Les différentes mesures sanitaires et la crainte des contaminations ont indéniablement eu un effet sur notre activité. Les gens se tournent davantage vers le contact à distance (téléphone, chat, e-mails...). Ebos a donc doublé son activité en 18 mois, principalement par l’acquisition de nouveaux clients, mais aussi par ces changements d’habitudes, responsables de 10 à 20% de la hausse. Ce bilan positif est un soulagement car au tout début de la crise, lors du confinement strict, beaucoup de clients avaient fermé leur activité et il ne se passait plus rien. Les volumes traités se sont d’abord écroulés pour ensuite reprendre à un niveau plus élevé qu’avant. Nous avons dû répondre à des problématiques nouvelles, par exemple pour aider des clients qui n’avaient pas prévu la vente à distance ou pour assurer le SAV qui ne pouvait plus se faire sur les lieux de vente… Du fait des congés pour raison familiales, il y a eu une pression sur le personnel resté en activité. Nous avons très vite repris nos recrutements et nos formations, mais en mode digital, ce qui était nouveau pour tout le monde. Ce fut une grosse période d’apprentissage qui a accéléré considérablement nos projets de digitalisation. Par exemple, nous avons mis en place un système de coaching à distance pour les plus juniors de nos opérateurs, pour les rassurer et leur permettre d’avoir des réponses rapides en cas de difficulté avec un interlocuteur. Nous nous sommes mis autélétravail comme tout le monde. Notre métier s’y prête bien car nous pouvons suivre facilement l’activité de chacun à distance mais nous faisons le constat que ce n’est pas l’idéal pour nos opérateurs qui n’ont pas toujours chez eux le calme nécessaire à un travail au téléphone. Beaucoup sont jeunes et ont des enfants en bas âge ou de petits logements où il est difficile de s’isoler. À l’heure actuelle, à peu près la moitié des effectifs est encore en télétravail mais tous ceux qui ont souhaité revenir sur leur lieu de travail ont pu le faire.

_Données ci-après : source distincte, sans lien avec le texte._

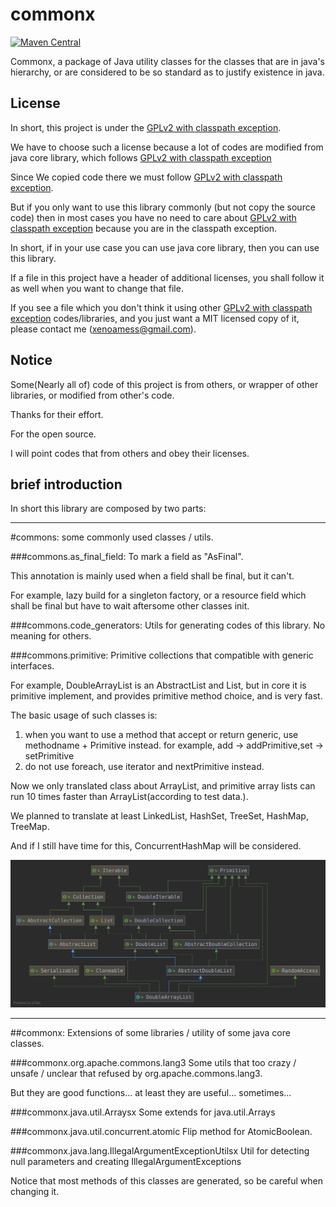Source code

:# commonx

[![Maven Central](https://maven-badges.herokuapp.com/maven-central/com.xenoamess/commonx/badge.svg)](https://maven-badges.herokuapp.com/maven-central/com.xenoamess/commonx)

Commonx, a package of Java utility classes for the classes that are in java's hierarchy, or are considered to be so standard as to justify existence in java.

License
----------
In short, this project is under the [GPLv2 with classpath exception](https://github.com/XenoAmess/commonx/blob/master/LICENSE).

We have to choose such a license because a lot of codes are modified from java core library, which follows [GPLv2 with classpath exception](https://github.com/XenoAmess/commonx/blob/master/LICENSE)

Since We copied code there we must follow [GPLv2 with classpath exception](https://github.com/XenoAmess/commonx/blob/master/LICENSE).

But if you only want to use this library commonly (but not copy the source code) then in most cases you have no need to care about [GPLv2 with classpath exception](https://github.com/XenoAmess/commonx/blob/master/LICENSE) because you are in the classpath exception.
 
In short, if in your use case you can use java core library, then you can use this library.

If a file in this project have a header of additional licenses, you shall follow it as well when you want to change that file.

If you see a file which you don't think it using other [GPLv2 with classpath exception](https://github.com/XenoAmess/commonx/blob/master/LICENSE) codes/libraries, and you just want a MIT licensed copy of it, please contact me (xenoamess@gmail.com).

Notice
----------
Some(Nearly all of) code of this project is from others, or wrapper of other libraries, or modified from other's code. 

Thanks for their effort. 

For the open source.

I will point codes that from others and obey their licenses.

brief introduction 
----------

In short this library are composed by two parts:

---------- 

#commons: 
some commonly used classes / utils.

###commons.as_final_field:
To mark a field as "AsFinal".

This annotation is mainly used when a field shall be final, but it can't.

For example, lazy build for a singleton factory, or a resource field which shall be final but have to wait aftersome other classes init.

###commons.code_generators:
Utils for generating codes of this library. No meaning for others.

###commons.primitive:
Primitive collections that compatible with generic interfaces.

For example, DoubleArrayList is an AbstractList<Double> and List<Double>, but in core it is primitive implement, and provides primitive method choice, and is very fast.

The basic usage of such classes is:
1. when you want to use a method that accept or return generic, use methodname + Primitive instead.
for example, add -> addPrimitive,set -> setPrimitive
2. do not use foreach, use iterator and nextPrimitive instead.

Now we only translated class about ArrayList, and primitive array lists can run 10 times faster than ArrayList(according to test data.).

We planned to translate at least LinkedList, HashSet, TreeSet, HashMap, TreeMap.

And if I still have time for this, ConcurrentHashMap will be considered.

![DoubleArrayList](pictures/DoubleArrayList.svg)


---------- 

##commonx: 
Extensions of some libraries / utility of some java core classes.

###commonx.org.apache.commons.lang3
Some utils that too crazy / unsafe / unclear that refused by org.apache.commons.lang3.

But they are good functions... at least they are useful... sometimes... 

###commonx.java.util.Arraysx
Some extends for java.util.Arrays

###commonx.java.util.concurrent.atomic
Flip method for AtomicBoolean.

###commonx.java.lang.IllegalArgumentExceptionUtilsx
Util for detecting null parameters and creating IllegalArgumentExceptions

Notice that most methods of this classes are generated, so be careful when changing it.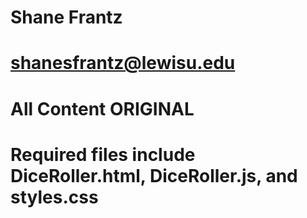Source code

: # Shane Frantz
# shanesfrantz@lewisu.edu
# All Content ORIGINAL
# Required files include DiceRoller.html, DiceRoller.js, and styles.css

Observe-t-on une tendance à la relocalisation des centres d'appels extra-territoriaux ou offshore ?
Il est vrai que la tendance du offshore s’est beaucoup développée dans notre métier pour pouvoir bénéficier de coups réduits. Le Luxembourg est plutôt préservé de ce phénomène pour 3 raisons. La première est que Luxembourg est le pays qui externalise le moins sa relation clients, pour des raisons culturelles et surtout opérationnelles, puisque peu de sociétés atteignent la masse critique permettant une délocalisation intéressante pour les prestataires offshore. La deuxième raison est linguistique, notamment grâce à la place centrale du luxembourgeois dans la communication des marques. Aucune destination offshore ne peut offrir cela. Enfin, la troisième raison est d’ordre juridique. Le Luxembourg a une politique de protection des données très aboutie, et cela date de bien avant le fameux RGPD, ce qui empêche certains secteurs, notamment la finance, d’exporter leurs données hors d’Europe.

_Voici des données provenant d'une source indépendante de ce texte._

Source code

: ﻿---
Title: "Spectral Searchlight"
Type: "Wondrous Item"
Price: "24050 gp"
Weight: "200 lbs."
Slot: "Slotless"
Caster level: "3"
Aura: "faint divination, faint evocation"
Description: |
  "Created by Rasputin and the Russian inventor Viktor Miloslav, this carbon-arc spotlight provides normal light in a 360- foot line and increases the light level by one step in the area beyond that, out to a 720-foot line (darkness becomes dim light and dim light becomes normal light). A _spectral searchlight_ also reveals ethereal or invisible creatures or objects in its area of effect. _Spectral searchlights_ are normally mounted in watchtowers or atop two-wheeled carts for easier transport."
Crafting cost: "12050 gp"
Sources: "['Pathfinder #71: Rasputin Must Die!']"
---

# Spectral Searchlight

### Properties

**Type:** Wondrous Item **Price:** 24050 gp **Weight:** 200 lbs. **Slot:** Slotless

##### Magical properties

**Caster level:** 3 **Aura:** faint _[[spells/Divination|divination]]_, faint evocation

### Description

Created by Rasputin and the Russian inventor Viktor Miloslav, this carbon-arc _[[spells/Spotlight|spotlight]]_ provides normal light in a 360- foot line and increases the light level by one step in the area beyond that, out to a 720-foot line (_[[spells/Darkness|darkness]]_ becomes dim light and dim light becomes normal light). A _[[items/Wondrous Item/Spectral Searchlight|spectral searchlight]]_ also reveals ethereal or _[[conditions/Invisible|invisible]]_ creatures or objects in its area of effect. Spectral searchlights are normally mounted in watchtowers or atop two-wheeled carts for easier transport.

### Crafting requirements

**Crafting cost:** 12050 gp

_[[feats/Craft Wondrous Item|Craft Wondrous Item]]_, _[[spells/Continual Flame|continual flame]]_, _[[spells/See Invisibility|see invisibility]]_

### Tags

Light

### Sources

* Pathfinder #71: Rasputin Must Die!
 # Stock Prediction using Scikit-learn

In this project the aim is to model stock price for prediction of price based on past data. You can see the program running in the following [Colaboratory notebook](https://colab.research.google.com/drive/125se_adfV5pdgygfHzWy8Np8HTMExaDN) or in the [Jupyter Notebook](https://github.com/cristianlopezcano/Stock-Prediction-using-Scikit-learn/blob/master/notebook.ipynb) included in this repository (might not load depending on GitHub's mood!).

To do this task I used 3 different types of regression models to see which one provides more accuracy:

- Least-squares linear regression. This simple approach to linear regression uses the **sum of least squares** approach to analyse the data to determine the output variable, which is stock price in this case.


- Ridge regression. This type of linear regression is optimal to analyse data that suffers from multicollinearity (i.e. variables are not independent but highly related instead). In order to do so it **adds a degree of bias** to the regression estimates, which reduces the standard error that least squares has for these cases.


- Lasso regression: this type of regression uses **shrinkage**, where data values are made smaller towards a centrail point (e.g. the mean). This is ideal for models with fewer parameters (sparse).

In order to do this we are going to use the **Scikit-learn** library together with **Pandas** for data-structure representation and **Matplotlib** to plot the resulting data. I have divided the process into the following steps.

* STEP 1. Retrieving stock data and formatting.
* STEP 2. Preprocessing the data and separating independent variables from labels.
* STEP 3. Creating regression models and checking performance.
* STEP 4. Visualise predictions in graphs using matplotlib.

Toutes ces raisons font qu’il n’y a quasi pas de délocalisation, à part pour quelques campagnes de télémarketing isolées.
Vous avez fait toute votre carrière dans la relation clients. Quelles sont les évolutions majeures et les tendances que vous avez pu observer ?

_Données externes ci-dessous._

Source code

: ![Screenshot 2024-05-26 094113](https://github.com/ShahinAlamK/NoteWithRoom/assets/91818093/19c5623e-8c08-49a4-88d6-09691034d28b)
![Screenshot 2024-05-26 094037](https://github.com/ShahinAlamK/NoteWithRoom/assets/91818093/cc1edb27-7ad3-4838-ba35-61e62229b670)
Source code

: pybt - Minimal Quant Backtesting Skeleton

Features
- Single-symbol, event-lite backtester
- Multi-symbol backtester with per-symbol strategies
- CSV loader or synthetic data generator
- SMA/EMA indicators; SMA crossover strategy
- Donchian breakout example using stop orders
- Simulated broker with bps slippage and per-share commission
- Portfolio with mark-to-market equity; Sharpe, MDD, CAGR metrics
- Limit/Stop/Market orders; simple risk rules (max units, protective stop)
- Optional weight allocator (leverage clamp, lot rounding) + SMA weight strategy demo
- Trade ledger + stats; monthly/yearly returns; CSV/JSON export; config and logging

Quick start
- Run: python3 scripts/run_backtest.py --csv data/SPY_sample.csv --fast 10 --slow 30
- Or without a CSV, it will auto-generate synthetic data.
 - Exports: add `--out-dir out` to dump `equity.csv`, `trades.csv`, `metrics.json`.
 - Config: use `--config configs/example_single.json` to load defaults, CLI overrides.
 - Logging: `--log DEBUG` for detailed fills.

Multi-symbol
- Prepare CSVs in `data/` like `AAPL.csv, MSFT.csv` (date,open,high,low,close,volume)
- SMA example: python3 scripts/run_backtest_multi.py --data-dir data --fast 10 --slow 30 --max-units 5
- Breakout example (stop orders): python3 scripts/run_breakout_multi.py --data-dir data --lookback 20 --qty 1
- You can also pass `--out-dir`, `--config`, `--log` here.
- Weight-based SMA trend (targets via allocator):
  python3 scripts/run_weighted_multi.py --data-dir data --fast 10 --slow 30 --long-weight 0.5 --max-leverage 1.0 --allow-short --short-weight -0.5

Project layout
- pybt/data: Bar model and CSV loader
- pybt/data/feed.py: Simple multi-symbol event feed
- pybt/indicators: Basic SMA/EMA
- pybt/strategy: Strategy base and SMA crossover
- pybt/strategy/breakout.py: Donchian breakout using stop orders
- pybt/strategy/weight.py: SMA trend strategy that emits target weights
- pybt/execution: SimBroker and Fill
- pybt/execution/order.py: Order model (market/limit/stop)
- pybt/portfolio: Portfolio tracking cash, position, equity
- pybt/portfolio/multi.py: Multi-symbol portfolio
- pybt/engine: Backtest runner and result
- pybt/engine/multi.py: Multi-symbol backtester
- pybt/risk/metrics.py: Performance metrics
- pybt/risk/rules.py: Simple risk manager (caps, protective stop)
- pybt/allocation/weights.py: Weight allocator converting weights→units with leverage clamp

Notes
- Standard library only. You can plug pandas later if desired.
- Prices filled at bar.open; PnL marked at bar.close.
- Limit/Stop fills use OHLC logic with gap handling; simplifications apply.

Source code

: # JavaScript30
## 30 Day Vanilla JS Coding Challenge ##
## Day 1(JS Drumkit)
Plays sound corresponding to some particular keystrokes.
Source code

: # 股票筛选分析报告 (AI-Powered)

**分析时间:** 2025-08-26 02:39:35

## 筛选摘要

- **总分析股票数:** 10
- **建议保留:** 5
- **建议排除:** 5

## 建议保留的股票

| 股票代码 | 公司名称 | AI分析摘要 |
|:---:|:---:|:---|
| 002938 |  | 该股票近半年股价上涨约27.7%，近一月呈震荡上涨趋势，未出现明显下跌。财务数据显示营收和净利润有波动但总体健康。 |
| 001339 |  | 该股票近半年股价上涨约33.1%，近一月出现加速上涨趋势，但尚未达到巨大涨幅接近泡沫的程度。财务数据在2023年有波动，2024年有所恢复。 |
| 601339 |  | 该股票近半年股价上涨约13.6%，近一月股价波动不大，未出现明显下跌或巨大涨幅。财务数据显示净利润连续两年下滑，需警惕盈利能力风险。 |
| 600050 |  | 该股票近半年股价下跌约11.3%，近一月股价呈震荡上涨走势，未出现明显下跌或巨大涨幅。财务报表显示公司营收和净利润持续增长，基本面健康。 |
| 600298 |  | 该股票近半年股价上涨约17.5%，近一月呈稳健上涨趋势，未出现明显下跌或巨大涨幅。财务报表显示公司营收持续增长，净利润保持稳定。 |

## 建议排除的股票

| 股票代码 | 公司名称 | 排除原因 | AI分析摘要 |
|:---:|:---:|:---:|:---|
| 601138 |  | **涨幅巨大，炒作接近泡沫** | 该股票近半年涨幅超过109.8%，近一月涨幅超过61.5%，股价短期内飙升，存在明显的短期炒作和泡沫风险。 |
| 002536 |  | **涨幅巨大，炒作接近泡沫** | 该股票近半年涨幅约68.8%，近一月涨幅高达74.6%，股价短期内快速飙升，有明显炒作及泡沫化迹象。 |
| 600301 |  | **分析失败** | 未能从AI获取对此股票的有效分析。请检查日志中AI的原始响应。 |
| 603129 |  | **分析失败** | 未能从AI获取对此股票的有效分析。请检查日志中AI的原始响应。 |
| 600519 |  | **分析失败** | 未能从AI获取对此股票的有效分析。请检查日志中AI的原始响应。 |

La chose la plus frappante est la disparition des tâches simples. Au début de ma carrière on pouvait former les opérateurs en un jour car les tâches n’étaient pas très compliquées. Aujourd’hui il faut 3 semaines minimum pour que le personnel soit apte à traiter des dossiers complexes, dans des outils complexes. Cela donne une valeur ajoutée beaucoup plus importante à notre travail. Le vrai challenge qui en découle est de faire monter en compétence le personnel qui est chez nous depuis longtemps et qui doit s’adapter à la nouvelle donne et à la multiplicité des canaux de communication que nous utilisons aujourd’hui.
Nous avons aussi fait évoluer les Key Performance Indicators, les fameux KPI, car les mesures très quantitatives comme le temps d’attente ne suffisent plus ; il nous faut des notions beaucoup plus qualitatives. Dans certains domaines les offres se ressemblent beaucoup. Ce qui fait la différence c’est la qualité du service rendu au client final et son degré de satisfaction. Pour moi les KPIs les plus importants sont ceux qui mesurent cette satisfaction. Nos formations reposent beaucoup là-dessus, sur cette notion de qualité.